Technological Aesthetics of Imperfection in Times of Frictionlessness | Supervisors: Ellen Rutten and Marie-Aude Baronian | Date, Time and Location: 21 Sept. 2021, 12:00, Agnietenkapel
|Date||21 September 2021|
This dissertation examines the notion of imperfection as both an aesthetic concept and an existential condition. By drawing on Jacques Derrida’s concept of autoimmunity, Martin Hägglund’s concept of chronolibido and the concept of spectrality, I demonstrate how the significance of an aesthetic of imperfection lies in how it affectively attunes its beholder to conditions of finitude and fragility. This aesthetic quality, so I argue, is especially pertinent today, in the technological era of what I describe as frictionlessness. In a reorientation of Bernard Stiegler’s project of pharmacology, I conceive of frictionlessness as a pervasive technological design philosophy whose most toxic aesthetic ramification is that it, in order to operate, both requires and obscures from view a vast network of exploited bodies, objects and materials. While the design philosophy of frictionlessness aims to draw the user’s perception away from the exploitative and destructive conditions of digital production, imperfection forms an aesthetic source of friction that alerts users to the fragile nature of technology and the finite resources on which it relies.

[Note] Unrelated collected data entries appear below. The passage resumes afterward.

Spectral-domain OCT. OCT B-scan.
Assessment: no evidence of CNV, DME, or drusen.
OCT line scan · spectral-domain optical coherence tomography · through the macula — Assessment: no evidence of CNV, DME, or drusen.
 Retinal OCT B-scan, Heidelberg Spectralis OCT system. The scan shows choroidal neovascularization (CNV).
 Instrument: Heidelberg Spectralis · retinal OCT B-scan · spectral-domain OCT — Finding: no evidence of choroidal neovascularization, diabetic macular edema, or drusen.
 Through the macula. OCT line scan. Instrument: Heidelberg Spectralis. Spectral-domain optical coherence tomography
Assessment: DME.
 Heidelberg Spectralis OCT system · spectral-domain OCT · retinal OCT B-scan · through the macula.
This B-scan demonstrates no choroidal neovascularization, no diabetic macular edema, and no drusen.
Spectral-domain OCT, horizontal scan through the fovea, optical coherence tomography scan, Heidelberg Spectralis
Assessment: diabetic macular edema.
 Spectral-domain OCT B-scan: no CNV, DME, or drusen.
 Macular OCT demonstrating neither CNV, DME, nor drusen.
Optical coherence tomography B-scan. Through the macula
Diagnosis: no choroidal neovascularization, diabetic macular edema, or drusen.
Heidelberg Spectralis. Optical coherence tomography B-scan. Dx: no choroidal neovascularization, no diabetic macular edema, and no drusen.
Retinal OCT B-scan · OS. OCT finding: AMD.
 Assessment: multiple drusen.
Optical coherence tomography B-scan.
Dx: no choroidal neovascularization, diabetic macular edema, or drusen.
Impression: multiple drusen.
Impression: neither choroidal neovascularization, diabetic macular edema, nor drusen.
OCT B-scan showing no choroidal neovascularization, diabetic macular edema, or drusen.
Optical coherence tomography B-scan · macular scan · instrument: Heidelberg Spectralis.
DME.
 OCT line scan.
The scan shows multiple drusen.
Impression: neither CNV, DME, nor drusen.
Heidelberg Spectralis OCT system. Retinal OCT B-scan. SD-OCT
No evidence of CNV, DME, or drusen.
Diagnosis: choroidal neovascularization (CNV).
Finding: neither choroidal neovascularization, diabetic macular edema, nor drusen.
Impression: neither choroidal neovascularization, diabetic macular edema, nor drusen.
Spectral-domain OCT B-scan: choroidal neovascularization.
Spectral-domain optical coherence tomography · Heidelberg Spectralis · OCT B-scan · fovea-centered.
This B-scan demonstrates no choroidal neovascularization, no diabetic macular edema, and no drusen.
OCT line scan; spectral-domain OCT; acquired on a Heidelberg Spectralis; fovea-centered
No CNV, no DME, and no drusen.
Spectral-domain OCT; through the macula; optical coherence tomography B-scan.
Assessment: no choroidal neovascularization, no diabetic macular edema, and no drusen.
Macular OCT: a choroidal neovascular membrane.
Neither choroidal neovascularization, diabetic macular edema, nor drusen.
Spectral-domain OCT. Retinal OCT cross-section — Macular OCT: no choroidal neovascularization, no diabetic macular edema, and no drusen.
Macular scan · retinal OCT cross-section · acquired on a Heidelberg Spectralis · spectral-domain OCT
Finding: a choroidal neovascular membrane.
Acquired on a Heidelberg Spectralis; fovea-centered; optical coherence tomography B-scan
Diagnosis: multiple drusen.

These arguments are further developed through a close reading of three technological objects – a video game that was programmed to expire, an audiovisual performance that laments the fate of disused technology and a collection of music albums that dramatize a techno-cultural logic of relentless consumerism – that draw on an aesthetic of imperfection to elicit a sense of care for technology and the worlds that facilitate it. Ultimately, through introducing the concept of technological melancholia, I conclude that an aesthetic of imperfection potentially shapes a relation to technology that is marked by a sensitivity to rather than a disregard for the many fragile ghosts the digital breeds.